Misericordiae vultus est une invitation à être « miséricordieux comme le Père ». Comme le père de la parabole de Luc qui n’avait cessé d’attendre son fils (Lc 15,20), nous sommes invités à veiller sur nos frères et sœurs, à être attentifs à leur situation et à leurs besoins, à découvrir leur visage, afin de reconnaître notre humanité commune. Le philosophe Emmanuel Lévinas l’a souligné, le visage de l’Autre crée une obligation éthique : « Le visage me parle et par là m’invite à une relation ... Le visage ouvre le discours originel dont le premier mot est obligation. »[4] Dans une vision éthique et chrétienne, nous répondons à cet appel en venant en aide à l’Autre dans ses besoins. Et pour suivre Ignace de Loyola, « l’amour doit se mettre dans les actes plus que dans les paroles » (Exercices spirituels 230).

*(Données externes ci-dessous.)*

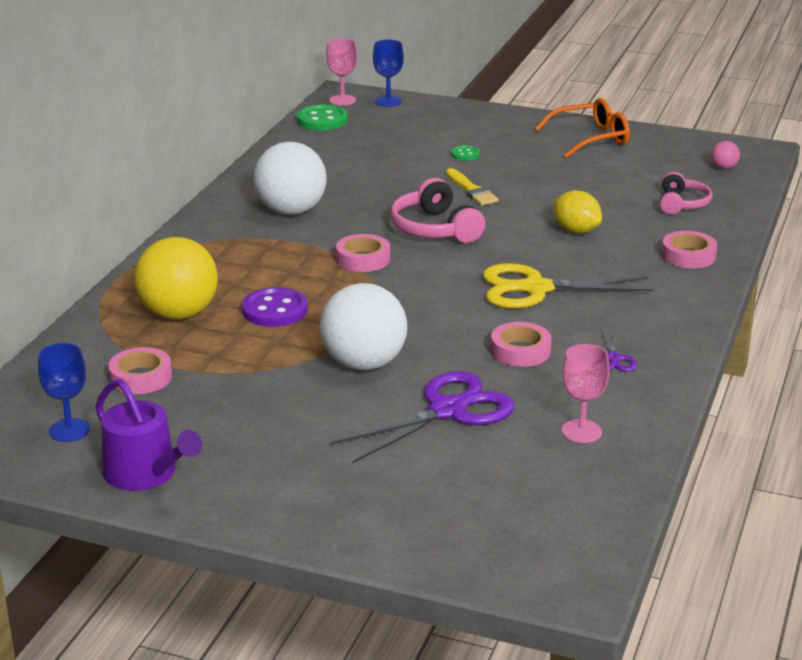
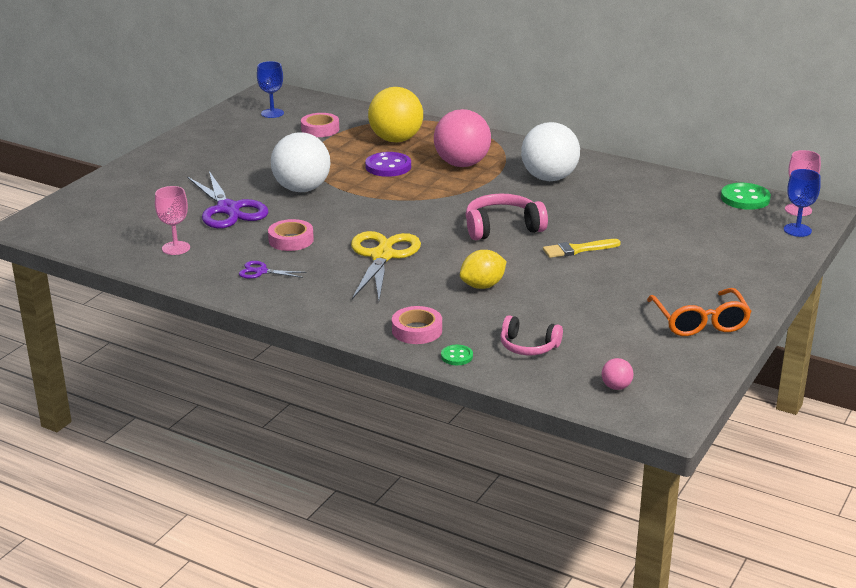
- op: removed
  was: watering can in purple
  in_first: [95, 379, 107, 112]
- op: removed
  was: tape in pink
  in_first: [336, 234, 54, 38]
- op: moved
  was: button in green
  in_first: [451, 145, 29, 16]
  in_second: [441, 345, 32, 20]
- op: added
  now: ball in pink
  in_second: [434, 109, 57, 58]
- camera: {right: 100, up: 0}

Les œuvres de miséricorde sont notre réponse à l’appel de notre monde blessé.

Andreas Batlogg sj, directeur de « Stimmen der Zeit »
et Daniel Izuzquiza sj, directeur de « Razón y Fe »

[1] • En octobre 2013. A lire sur www.choisir.ch. (n.d.l.r.)
[2] • Misericordiae Vultus 12.
[3] • Lettre à Mgr Fisichella, 1er septembre 2015.
[4] • Totalité et infini, Nijhoff, La Haye 1974, pp. 172-175.